== Page text ==

- - - -

Thursday, August 30, 2007
Well, this just crossed the wire. I think it speaks for itself (and was expected), but I'll have a little bit of commentary on it tomorrow morning. These are great times to be watching the market from the sidelines.
Accredited Home Lenders Holding Co.
15253 Avenue of Science
San Diego, CA 92128
Attention: Board of Directors
We write regarding the Agreement and Plan of Merger, dated as of June 4, 2007 (as amended by the First Amendment dated as of June 15, 2007) (the "Merger Agreement"), by and among Accredited Home Lenders Holding Co. (the "Company"), LSF5 Accredited Investments, LLC ("Parent") and LSF5 Accredited Merger Co., Inc. ("Purchaser" and, together with Parent and its affiliates, "Lone Star"). All capitalized terms not defined herein shall have the meanings set forth in the Merger Agreement.
As you are aware, Parent and Purchaser recently extended the expiration date for the current Offer until September 12, 2007, our fourth extension. It is very clear to us that the Company is unlikely to be able to satisfy the conditions to the Offer prior to September 12, 2007, and will in all likelihood not be able to meet those conditions even if the Offer is extended beyond that date.
The current impasse between the Company and Lone Star over the completion of the Offer, which is the subject of the litigation in Delaware Chancery Court, ultimately benefits neither Lone Star nor the Company's stockholders. Among other things, we believe, and apparently the Company also believes based on its previous public statements, that under current conditions the Company may suffer further declines in value and have a difficult time surviving as a going concern. It is patently clear that swift action by the Board of Directors is needed to preserve the Company's existing enterprise value.

- - - -

== Data records ==
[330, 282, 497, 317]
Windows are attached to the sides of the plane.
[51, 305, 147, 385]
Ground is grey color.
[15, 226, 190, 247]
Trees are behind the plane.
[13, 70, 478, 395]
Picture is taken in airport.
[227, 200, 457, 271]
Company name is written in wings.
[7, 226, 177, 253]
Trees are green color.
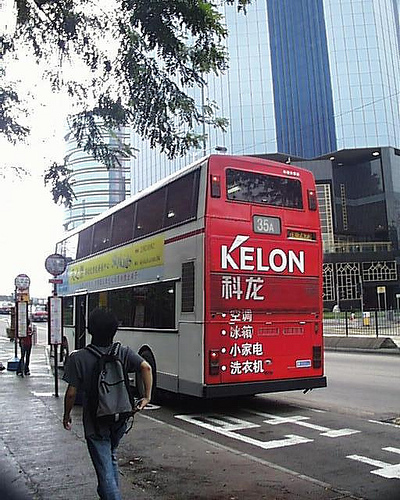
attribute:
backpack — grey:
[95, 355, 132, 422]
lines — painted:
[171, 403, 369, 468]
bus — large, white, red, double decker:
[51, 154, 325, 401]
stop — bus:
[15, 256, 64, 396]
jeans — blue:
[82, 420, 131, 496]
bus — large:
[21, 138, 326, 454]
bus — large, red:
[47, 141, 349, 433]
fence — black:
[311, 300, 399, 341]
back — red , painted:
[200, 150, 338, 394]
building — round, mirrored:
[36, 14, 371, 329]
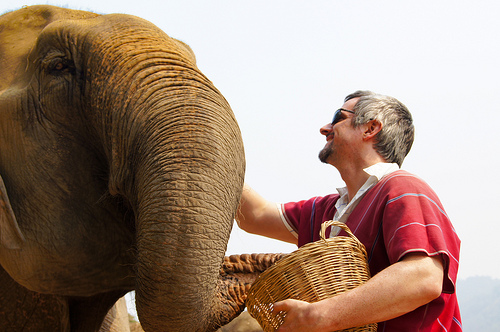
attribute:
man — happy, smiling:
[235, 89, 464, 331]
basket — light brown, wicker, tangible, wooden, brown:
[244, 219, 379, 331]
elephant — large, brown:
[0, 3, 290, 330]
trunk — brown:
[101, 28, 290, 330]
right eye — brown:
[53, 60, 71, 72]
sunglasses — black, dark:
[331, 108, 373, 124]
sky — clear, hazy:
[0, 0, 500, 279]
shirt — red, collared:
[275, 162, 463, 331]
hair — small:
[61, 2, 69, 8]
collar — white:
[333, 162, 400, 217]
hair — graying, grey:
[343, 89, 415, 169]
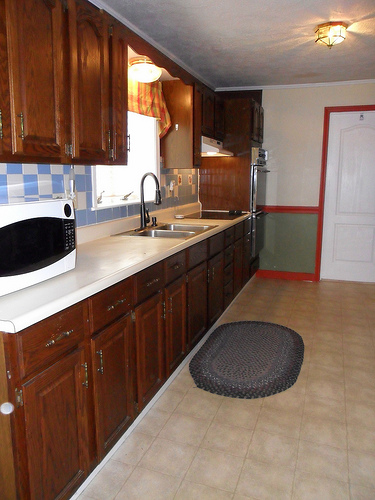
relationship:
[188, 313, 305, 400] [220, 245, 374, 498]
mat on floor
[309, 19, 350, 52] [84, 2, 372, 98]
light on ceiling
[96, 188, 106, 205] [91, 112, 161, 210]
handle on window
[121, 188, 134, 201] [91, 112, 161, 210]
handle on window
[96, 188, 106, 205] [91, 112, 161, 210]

- - - -

== Work to do ==
**a)** In the Accredited merger text, reproduce the passage from "The current impasse" up to and including "existing enterprise value.", switching "Lone Star" to "the buyer" wherever it occurs.
**b)** Continue the Accredited merger text from its final sentence.

== Responses in order ==
**a)**
The current impasse between the Company and the buyer over the completion of the Offer, which is the subject of the litigation in Delaware Chancery Court, ultimately benefits neither the buyer nor the Company's stockholders. Among other things, we believe, and apparently the Company also believes based on its previous public statements, that under current conditions the Company may suffer further declines in value and have a difficult time surviving as a going concern. It is patently clear that swift action by the Board of Directors is needed to preserve the Company's existing enterprise value.

**b)**
We believe there is a way forward that would benefit all of the relevant constituencies. Lone Star is prepared, with the consent of the Company, to amend the Offer immediately to change the Offer Price to $8.50 per Company Common Share, which represents a premium of 35% over the closing price of the Company Common Shares on August 30, 2007. As part of the amended Offer, we would modify the conditions to the Offer such that the only substantial condition to the consummation of the Offer would be the Minimum Condition. While we propose also to retain a condition regarding compliance with representations, warranties and covenants in the Merger Agreement, we would waive all breaches that occurred prior to the date of amendment, including those that are the subject of the litigation.
Immediately following the announcement of the amended Offer, each of the Company and Lone Star would obtain a dismissal, with prejudice, of the claims and counterclaims constituting the current litigation in Delaware Chancery Court. We would then extend the Offer for a period of ten business days following the filing of the revised Offer Documents. Upon commencement of the amended Offer, Lone Star would deposit with an escrow bank all of the funds required to pay for tendered Company Common Shares immediately after the minimal conditions to consummation of the Offer have been met. Lone Star would also propose to amend the Merger Agreement so that, during the pendency of the amended Offer, the Board of Directors would be free to solicit and entertain acquisition proposals from third parties and to terminate the Agreement in favor of any offer that the Board determines to be superior, subject to entry into mutual releases of claims and Lone Star's right to match any such offer.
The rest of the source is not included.